• [PROBLEM A]:
According to the album article, how many tracks does Clube da Esquina 2 have across its two LPs?

────────────────

Studio album by Milton Nascimento
- Released: 1978
- Recorded: 1978
- Genre: Jazz pop
- Length: 79:46
- Label: Odeon

Milton Nascimento chronology
| Milton (1977) | Clube da Esquina 2 (1978) | Journey to Dawn (1979) |

= Clube da Esquina 2 =

Clube da Esquina 2 is a 1978 album by Brazilian singer-songwriter Milton Nascimento. The album serves as a continuation to the Clube da Esquina album and the related eponymous musical movement initiated in the 1960s by a group of musicians from Minas Gerais. The album retained the collective approach, stylistic diversity, and experimental elements of its predecessor, spread across two LPs with 23 tracks.

Musically, the album establishes a dialogue with previous album songs, either through the continuity of the same song or by the presentation of similar elements. It also has been analyzed by Vinícius Mendes for its thematic relevance to Brazilian history and politics, noting that the album reflects the country's social contradictions, exploring themes of hope and despair, beauty and hardship, and the tension between historical trauma and uncertain futures. The album featured a broader range of collaborators, including Brazilian artists like Elis Regina, Chico Buarque, and Francis Hime.

────────────────

• [PROBLEM B]:
In the records below, output the stretch from the line containing "информационных технологий и" through the line containing "Сайт использует" as a numbered list, leaving out blank lines.

• [Saved data entries]:
────────────────

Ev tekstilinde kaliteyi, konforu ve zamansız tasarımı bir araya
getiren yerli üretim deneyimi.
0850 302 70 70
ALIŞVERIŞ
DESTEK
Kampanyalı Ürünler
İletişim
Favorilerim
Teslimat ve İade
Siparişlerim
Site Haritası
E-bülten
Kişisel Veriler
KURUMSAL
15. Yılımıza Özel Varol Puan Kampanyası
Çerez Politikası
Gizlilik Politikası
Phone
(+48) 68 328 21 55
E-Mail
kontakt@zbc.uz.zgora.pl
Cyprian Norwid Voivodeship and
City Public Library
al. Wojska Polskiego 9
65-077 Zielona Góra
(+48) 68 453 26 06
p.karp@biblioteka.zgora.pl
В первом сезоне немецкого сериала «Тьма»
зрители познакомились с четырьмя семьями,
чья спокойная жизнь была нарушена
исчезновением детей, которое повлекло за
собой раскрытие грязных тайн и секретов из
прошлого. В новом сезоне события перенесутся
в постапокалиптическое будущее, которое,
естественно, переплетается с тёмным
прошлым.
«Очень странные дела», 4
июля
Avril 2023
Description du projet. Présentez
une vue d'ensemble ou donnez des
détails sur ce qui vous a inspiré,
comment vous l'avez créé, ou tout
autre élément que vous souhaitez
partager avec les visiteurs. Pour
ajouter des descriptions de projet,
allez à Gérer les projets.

────────────────

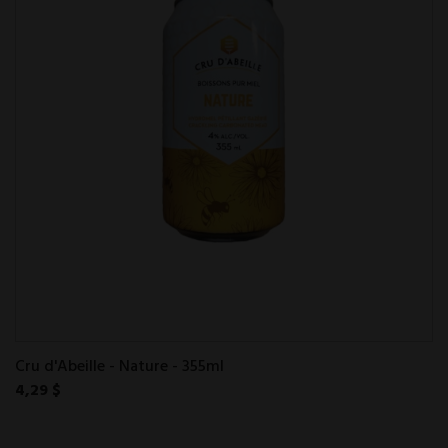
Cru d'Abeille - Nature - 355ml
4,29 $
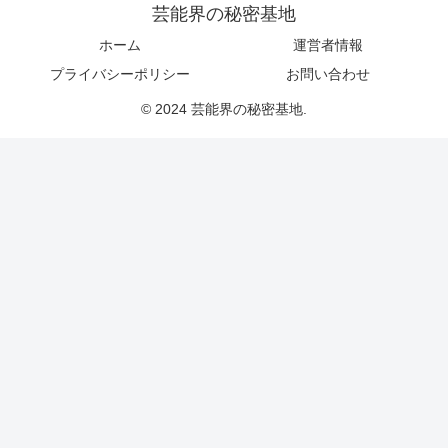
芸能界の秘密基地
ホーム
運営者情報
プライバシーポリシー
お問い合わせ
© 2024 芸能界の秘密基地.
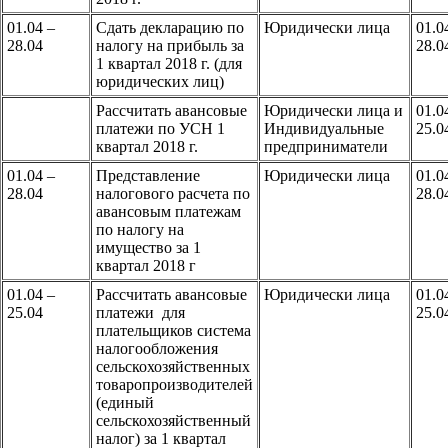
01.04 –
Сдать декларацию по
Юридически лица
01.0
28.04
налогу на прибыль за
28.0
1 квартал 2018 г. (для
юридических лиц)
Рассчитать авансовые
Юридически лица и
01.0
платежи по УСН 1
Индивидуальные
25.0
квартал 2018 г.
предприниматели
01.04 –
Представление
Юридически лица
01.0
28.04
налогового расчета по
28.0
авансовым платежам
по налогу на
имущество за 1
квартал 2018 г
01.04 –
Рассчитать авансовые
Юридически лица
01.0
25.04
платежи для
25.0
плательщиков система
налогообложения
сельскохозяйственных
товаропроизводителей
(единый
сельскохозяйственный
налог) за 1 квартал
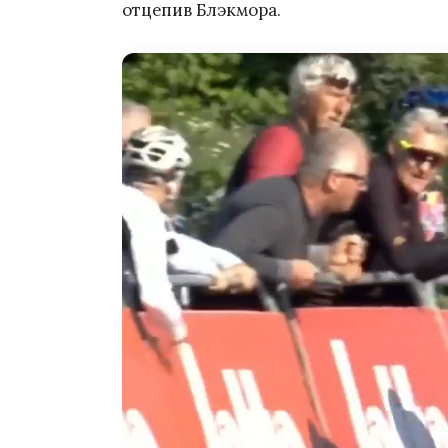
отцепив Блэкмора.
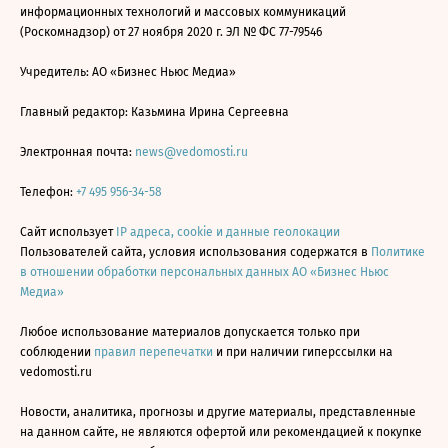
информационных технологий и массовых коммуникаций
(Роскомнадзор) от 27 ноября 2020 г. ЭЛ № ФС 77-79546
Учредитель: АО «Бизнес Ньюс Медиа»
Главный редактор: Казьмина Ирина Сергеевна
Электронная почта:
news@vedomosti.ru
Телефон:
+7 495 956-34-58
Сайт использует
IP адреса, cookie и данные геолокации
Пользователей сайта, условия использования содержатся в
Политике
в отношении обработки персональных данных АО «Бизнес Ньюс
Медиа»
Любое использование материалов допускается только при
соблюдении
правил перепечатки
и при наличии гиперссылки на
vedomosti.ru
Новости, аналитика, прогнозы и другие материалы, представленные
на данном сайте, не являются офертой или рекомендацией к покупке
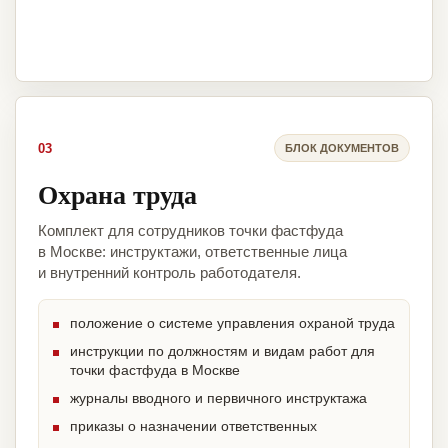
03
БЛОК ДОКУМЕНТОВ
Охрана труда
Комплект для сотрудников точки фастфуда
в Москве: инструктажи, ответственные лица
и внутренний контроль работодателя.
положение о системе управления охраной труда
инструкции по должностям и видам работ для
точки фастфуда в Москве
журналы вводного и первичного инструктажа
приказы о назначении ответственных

────────────────

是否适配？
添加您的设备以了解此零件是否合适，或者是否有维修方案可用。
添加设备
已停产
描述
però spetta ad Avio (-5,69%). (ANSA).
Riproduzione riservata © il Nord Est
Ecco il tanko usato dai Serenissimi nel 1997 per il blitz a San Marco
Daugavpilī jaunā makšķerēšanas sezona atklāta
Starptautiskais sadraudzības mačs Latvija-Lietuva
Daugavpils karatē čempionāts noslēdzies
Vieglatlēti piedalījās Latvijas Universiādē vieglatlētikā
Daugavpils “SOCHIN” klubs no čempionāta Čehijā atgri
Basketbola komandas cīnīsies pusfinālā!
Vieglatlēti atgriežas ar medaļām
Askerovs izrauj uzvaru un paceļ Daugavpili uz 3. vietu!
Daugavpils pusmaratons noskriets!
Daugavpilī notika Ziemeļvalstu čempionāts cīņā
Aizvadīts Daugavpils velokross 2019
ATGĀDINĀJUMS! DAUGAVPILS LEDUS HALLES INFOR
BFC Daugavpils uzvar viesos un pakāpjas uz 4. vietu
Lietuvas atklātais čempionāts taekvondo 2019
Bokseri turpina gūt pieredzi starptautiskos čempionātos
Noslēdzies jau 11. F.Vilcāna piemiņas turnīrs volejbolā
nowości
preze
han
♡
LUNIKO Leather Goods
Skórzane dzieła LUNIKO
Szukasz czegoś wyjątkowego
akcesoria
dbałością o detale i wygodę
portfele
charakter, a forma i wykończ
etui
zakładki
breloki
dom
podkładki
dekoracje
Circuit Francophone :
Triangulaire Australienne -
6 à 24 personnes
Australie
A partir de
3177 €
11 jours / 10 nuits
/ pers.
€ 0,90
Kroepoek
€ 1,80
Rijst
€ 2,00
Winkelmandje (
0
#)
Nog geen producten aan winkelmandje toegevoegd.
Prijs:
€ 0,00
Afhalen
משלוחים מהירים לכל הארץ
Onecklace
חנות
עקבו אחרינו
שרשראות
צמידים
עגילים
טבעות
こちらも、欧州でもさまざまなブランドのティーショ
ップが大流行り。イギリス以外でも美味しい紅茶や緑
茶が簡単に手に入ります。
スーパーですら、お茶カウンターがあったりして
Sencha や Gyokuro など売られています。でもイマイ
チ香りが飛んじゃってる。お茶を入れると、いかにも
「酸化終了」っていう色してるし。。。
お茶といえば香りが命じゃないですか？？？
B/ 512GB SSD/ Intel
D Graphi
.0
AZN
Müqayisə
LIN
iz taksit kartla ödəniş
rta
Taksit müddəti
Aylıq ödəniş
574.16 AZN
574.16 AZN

────────────────

• [OUTPUT A]:
23 tracks

• [OUTPUT B]:
1. информационных технологий и массовых коммуникаций
2. (Роскомнадзор) от 27 ноября 2020 г. ЭЛ № ФС 77-79546
3. Учредитель: АО «Бизнес Ньюс Медиа»
4. Главный редактор: Казьмина Ирина Сергеевна
5. Электронная почта:
6. news@vedomosti.ru
7. Телефон:
8. +7 495 956-34-58
9. Сайт использует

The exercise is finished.